• _Problem_: Go through the listing below and retype exactly the lines starting at the one with "Figure 4. The" and ending at the one with "Figure 17. Speed", skipping pictures.

• _Source records_:
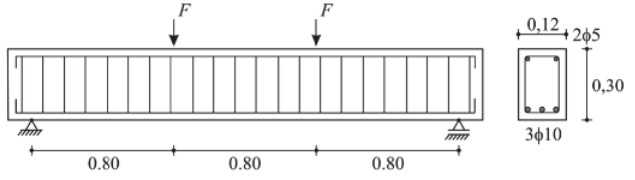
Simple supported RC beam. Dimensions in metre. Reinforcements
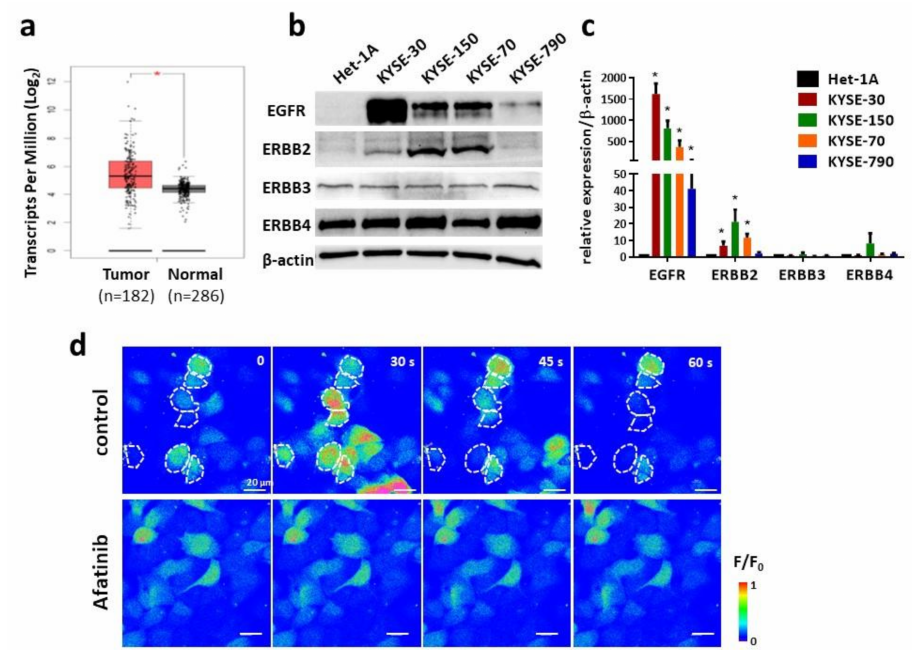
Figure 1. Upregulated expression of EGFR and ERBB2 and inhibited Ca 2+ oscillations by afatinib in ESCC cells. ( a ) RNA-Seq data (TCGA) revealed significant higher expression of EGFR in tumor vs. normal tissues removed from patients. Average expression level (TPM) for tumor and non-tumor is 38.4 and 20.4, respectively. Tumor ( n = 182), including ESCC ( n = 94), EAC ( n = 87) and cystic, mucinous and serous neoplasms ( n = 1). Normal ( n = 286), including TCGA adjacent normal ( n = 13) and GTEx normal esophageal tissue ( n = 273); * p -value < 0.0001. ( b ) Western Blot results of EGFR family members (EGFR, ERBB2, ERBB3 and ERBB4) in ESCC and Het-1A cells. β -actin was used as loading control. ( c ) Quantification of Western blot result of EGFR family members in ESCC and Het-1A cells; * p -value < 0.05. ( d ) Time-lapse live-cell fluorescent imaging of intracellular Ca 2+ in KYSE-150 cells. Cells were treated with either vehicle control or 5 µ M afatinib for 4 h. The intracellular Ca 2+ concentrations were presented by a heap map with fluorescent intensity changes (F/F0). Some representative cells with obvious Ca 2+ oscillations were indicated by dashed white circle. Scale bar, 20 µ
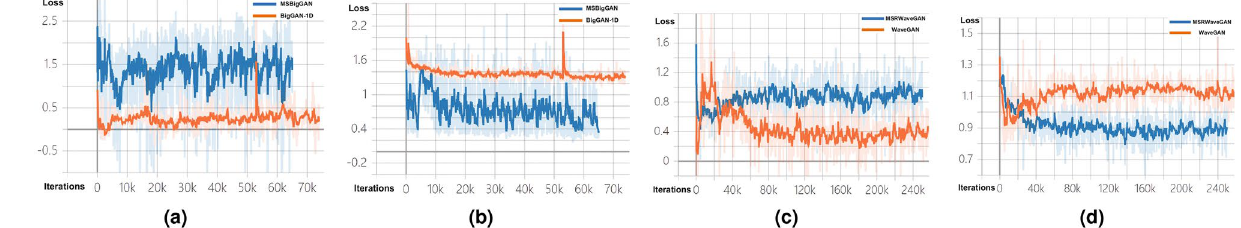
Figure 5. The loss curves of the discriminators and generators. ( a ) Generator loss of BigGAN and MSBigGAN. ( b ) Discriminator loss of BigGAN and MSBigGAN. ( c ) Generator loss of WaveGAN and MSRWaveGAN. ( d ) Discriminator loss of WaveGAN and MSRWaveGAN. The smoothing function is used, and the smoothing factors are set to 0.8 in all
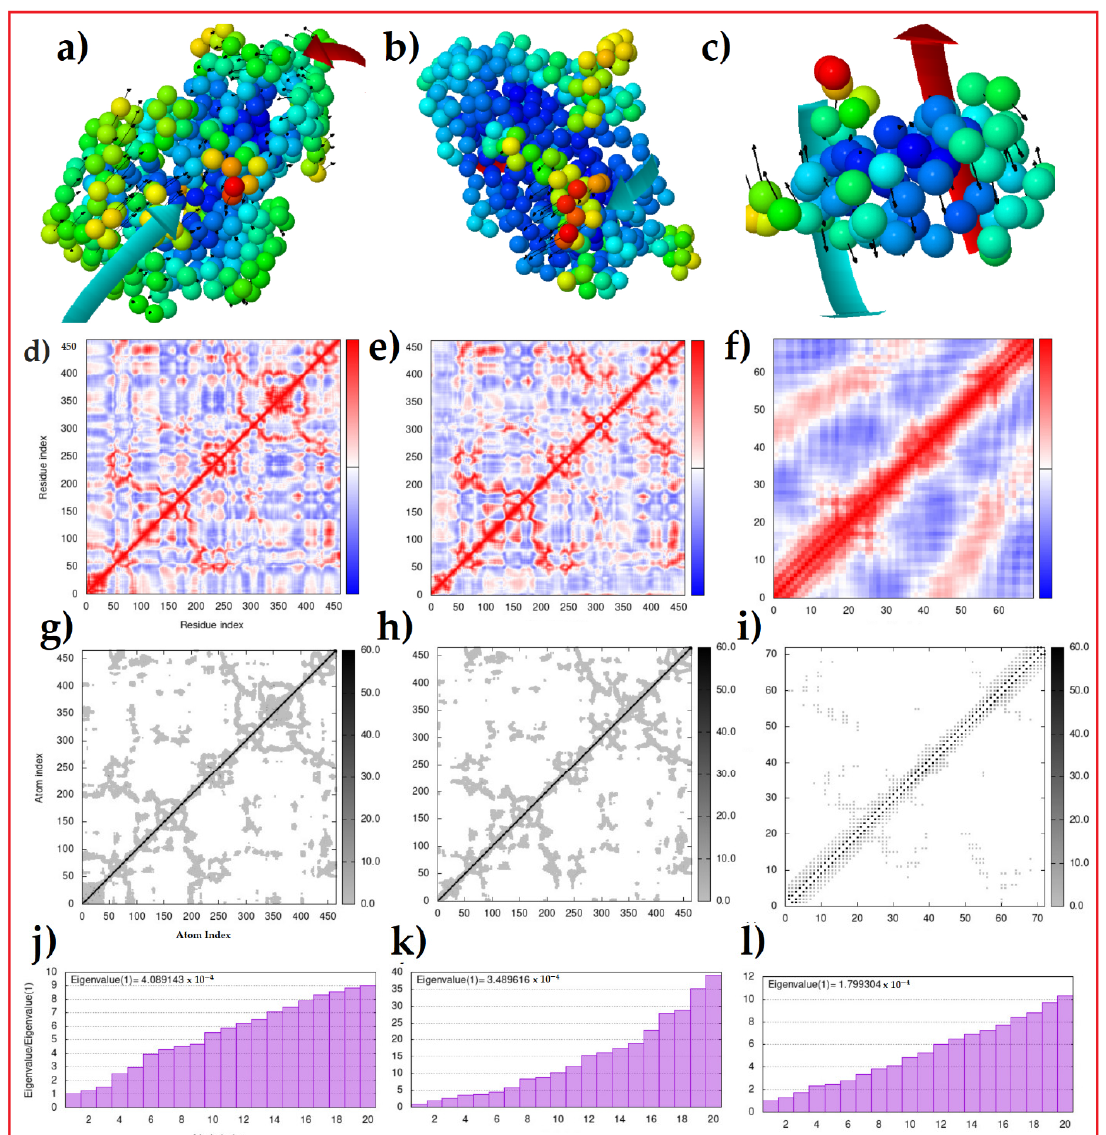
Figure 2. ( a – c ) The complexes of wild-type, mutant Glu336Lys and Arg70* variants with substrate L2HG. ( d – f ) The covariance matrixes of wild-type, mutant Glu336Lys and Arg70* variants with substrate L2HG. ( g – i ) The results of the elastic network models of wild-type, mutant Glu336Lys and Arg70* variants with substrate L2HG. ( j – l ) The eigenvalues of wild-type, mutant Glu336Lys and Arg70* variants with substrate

...

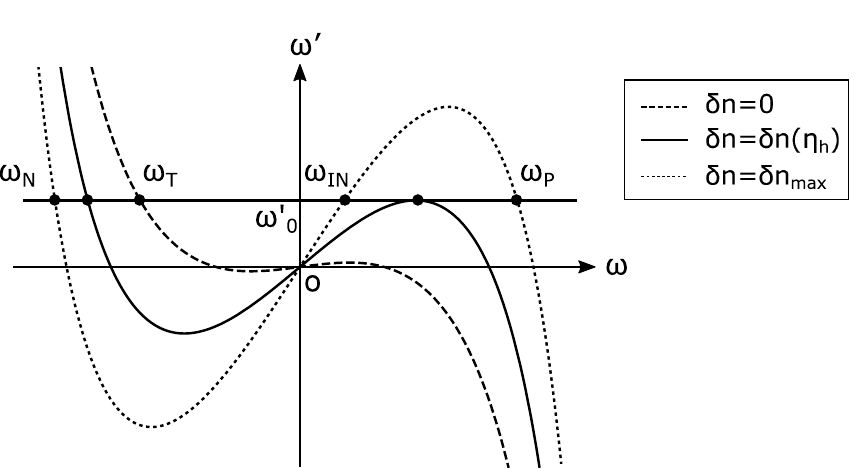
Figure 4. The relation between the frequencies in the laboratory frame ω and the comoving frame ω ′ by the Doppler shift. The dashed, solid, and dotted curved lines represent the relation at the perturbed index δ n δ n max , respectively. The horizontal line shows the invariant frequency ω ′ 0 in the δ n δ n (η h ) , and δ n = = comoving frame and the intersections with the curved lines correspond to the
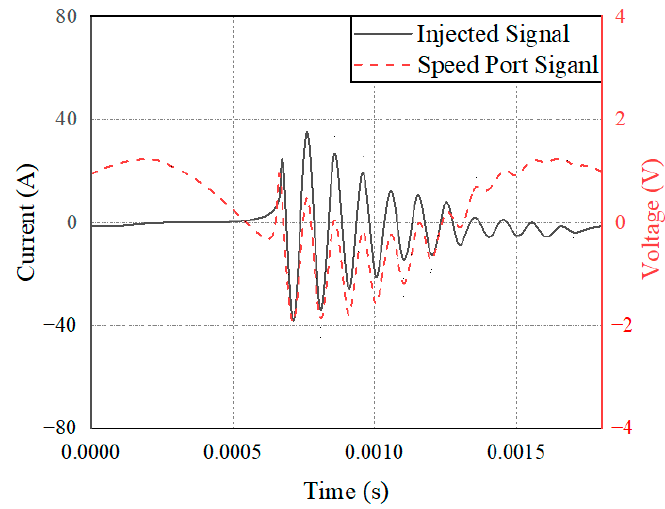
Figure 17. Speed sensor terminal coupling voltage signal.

• _The completed task_:
Figure 4. The relation between the frequencies in the laboratory frame ω and the comoving frame ω ′ by the Doppler shift. The dashed, solid, and dotted curved lines represent the relation at the perturbed index δ n δ n max , respectively. The horizontal line shows the invariant frequency ω ′ 0 in the δ n δ n (η h ) , and δ n = = comoving frame and the intersections with the curved lines correspond to the
Figure 17. Speed sensor terminal coupling voltage signal.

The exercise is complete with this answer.